EJERCICIO A:
Del texto sobre la sentencia de la Suprema Corte, extrae sin cambios la parte que empieza con las palabras que contienen "Al excluir a" y termina con "cuando resulte justificada.".
EJERCICIO B:
Según el texto sobre la sentencia de la Suprema Corte, ¿quiénes promovieron las acciones de inconstitucionalidad 130/2019 y 136/2019?

En la sesión del 24 de noviembre, el Pleno de la Suprema Corte resolvió la acción de inconstitucionalidad 130/2019 y su acumulada 136/2019, promovidas, respectivamente, por la Comisión Nacional de los Derechos Humanos y una minoría de integrantes del Senado de la República.
En la sentencia se invalidaron normas del Código Nacional de Procedimientos Penales y de la Ley de Seguridad Nacional que calificaban como amenazas a la seguridad nacional a los delitos de contrabando, defraudación fiscal, sus equiparables, así como los delitos relacionados con comprobantes fiscales. Al considerarlos como delitos que amenazan la seguridad nacional, ameritaban la prisión preventiva oficiosa.
Además, se invalidaron disposiciones de la Ley Federal de Delincuencia Organizada que consideraban como delincuencia organizada a esos delitos, cuando tres o más personas se organizaran con la finalidad de cometerlos.
Al excluir a esos tres delitos fiscales de ser considerados como amenazas a la seguridad nacional y delincuencia organizada, se desincorporó la posibilidad de que en ellos se aplique la medida cautelar de la prisión preventiva oficiosa.
La resolución no eliminó esos delitos del sistema jurídico mexicano ni los excluye de que en dichos delitos se dicte la prisión preventiva justificada. Se les excluye de la prisión preventiva oficiosa, que implica una medida cautelar que viola los derechos humanos de libertad personal y presunción de inocencia. La resolución no implica impunidad, como lo apunta el Ejecutivo Federal, porque esos delitos se pueden perseguir, investigar e, incluso, se puede dictar prisión preventiva cuando resulte justificada.
La resolución es una victoria parcial para los derechos humanos porque genera un precedente para combatir esa figura contraria a los derechos humanos. Fue un paliativo para un virus que subsiste arraigado en nuestra Constitución.
La Suprema Corte no se consideró a la altura de remediar un vicio existente en nuestra Constitución. El proyecto discutido proponía la armonización del artículo 19, segundo párrafo, constitucional, con los derechos de libertad personal y presunción de inocencia consistente en entender a la prisión preventiva oficiosa como una medida cautelar no automática, por lo que el juez de control no podría dictarla sin justificación.
Esa alternativa implicaba una distinción entre prisión preventiva oficiosa y la prisión preventiva automática. En esos términos, el carácter oficioso de la medida cautelar significa que, sin necesidad de que sea solicitada por el Ministerio Público, el juez de control debe abrir el debate para determinar si se justifica su imposición. Esa oportunidad se perdió.

LOS DATOS:
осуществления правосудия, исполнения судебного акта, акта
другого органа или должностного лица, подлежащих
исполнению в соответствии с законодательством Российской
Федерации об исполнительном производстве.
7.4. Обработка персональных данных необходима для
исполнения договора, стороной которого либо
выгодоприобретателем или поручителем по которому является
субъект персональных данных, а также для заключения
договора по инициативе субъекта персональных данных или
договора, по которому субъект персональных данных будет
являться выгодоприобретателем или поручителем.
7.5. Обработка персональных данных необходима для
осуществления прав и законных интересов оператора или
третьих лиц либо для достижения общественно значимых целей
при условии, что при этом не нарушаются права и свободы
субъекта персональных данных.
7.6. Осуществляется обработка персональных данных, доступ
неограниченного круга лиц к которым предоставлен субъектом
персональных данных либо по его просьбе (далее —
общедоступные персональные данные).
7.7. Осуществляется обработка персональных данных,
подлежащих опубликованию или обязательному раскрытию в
...
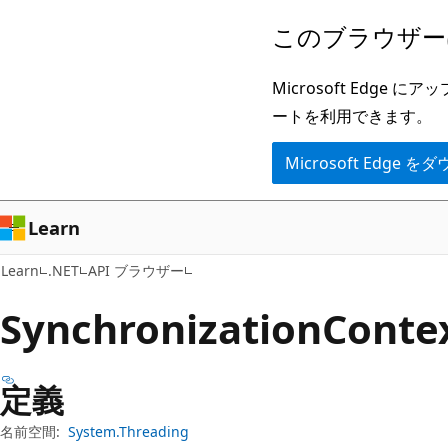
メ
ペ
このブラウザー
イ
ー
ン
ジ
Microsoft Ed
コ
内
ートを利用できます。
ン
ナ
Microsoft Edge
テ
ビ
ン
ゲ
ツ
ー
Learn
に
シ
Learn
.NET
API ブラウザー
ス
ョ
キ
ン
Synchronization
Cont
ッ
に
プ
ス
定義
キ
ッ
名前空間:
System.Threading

RESPUESTA A:
Al excluir a esos tres delitos fiscales de ser considerados como amenazas a la seguridad nacional y delincuencia organizada, se desincorporó la posibilidad de que en ellos se aplique la medida cautelar de la prisión preventiva oficiosa.
La resolución no eliminó esos delitos del sistema jurídico mexicano ni los excluye de que en dichos delitos se dicte la prisión preventiva justificada. Se les excluye de la prisión preventiva oficiosa, que implica una medida cautelar que viola los derechos humanos de libertad personal y presunción de inocencia. La resolución no implica impunidad, como lo apunta el Ejecutivo Federal, porque esos delitos se pueden perseguir, investigar e, incluso, se puede dictar prisión preventiva cuando resulte justificada.

RESPUESTA B:
La Comisión Nacional de los Derechos Humanos y una minoría de integrantes del Senado de la República.